Gold Award holder's goal

Sean Edwards from Christchurch, New Zealand, was a typical young boy who loved sports and was a keen rugby player – until his life was changed irrevocably.

At the age of 11, Sean lost his sight in a medical accident.

"Initially I found this very hard to come to terms with," says Sean, now 19, "but I have now regained a little vision and I strive to not let this affect my life."

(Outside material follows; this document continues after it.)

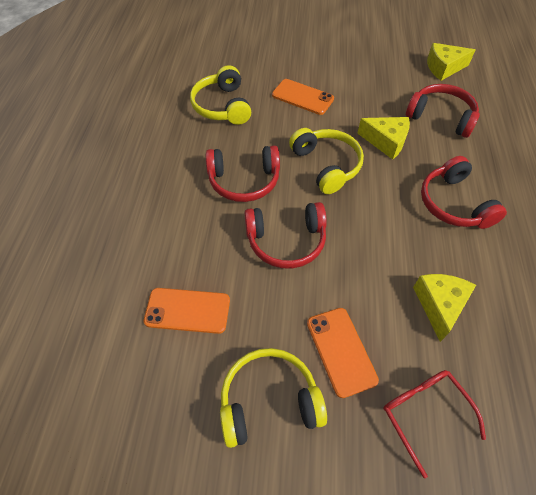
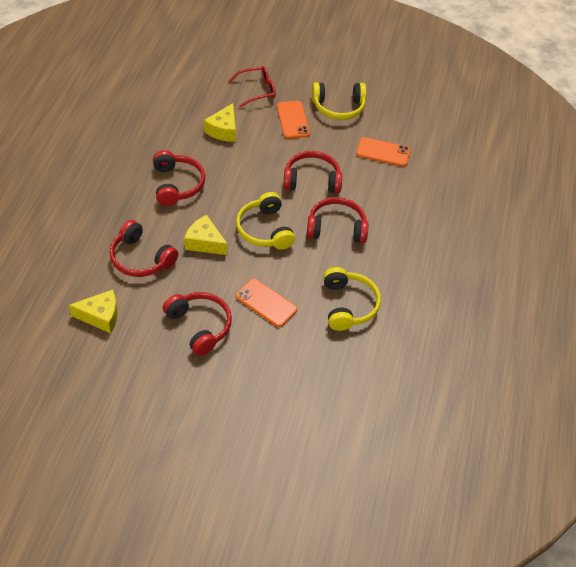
camera: 175 degrees left, 5 degrees down
red glasses [383,370,486,478] -> red glasses turned 90 degrees counterclockwise [229,66,276,108]
none -> red headphones [163,292,232,356]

Sean has very limited vision and has acuity of 2/60, meaning that he can see at 2 metres what a person with normal vision can see at 60 metres. Learning to cope with the loss of his sight has meant making huge adjustments. Sean has had to conquer many fears and overcome difficulties with mobility and orientation as well as deal with a big loss of confidence. He has had to learn new ways to do everything and even simple tasks like travelling independently by bus have proved to be big challenges. But Sean is determined not to let his condition dictate his life.

Sean’s goal

Keen to stay physically active, Sean started playing goalball – a team sport for visually impaired athletes which was invented in an effort to rehabilitate World War II veterans who had lost their sight. Players compete in teams of three, and the aim is to throw a ball with bells embedded in it into the opponents’ goal using the sound of the bells to judge the ball’s position and movement. All players wear blindfolds to allow partially and fully sighted players to compete on an equal footing with blind players.

Sean continued with goalball for the Physical Recreation section of his Duke of Edinburgh’s Hillary Award, as the Award is known in New Zealand, and realised that other young people with visual impairments would benefit from an initiative specifically tailored to their needs. He made it his mission to provide a recreational outlet for blind and visually impaired young people who might otherwise feel isolated and lonely in New Zealand society and in 2009, as part of his Silver Award, set up Project Vision Challenge.

Project Vision Challenge

Passionate about his sport, Sean coaches several junior players, all of whom have vision impairments. The project gives young people with visual impairments an opportunity to take part in a leisure activity and play an active sport with peers despite the physical challenges they face. He is a positive role model to the younger students and uses his influence to help others with visual impairments and encourage more players to join the sport. Last year, Sean’s group invited fully sighted children and young people to try goalball and since all were blindfolded, no one was at a great disadvantage – it was a competitive, even playing field. It was also an opportunity for the fully sighted players to appreciate the life challenges that visually impaired young people have to overcome.

Several of the junior players Sean coaches have gone on to play at a higher level and Sean himself has been selected for the New Zealand Development Squad which is training to compete internationally. In 2010 he was chosen to travel to Australia to represent New Zealand – a significant achievement.

Thinking about the future

Sean hopes to introduce the sport to many more young people, visually impaired and fully sighted, and looks forward to competing for his country in the future. While his involvement in the Award challenged him considerably, he says he is glad he continued to push himself and test his limits:

“I would say it’s a good opportunity to meet great people, challenge yourself, and have loads of fun on the way. Having done the Duke of Edinburgh’s Award, I feel it has given me the confidence, skills and the right attitude to go out into the world and seek out what I want to accomplish in life. As well as meeting wonderful people who have changed and influenced my life… I have a greater appreciation for life.”

Sean is looking forward to starting at Canterbury University where he will study accounting, economics, marketing and business, and continue to grow the sport of goalball, making it accessible to more young people.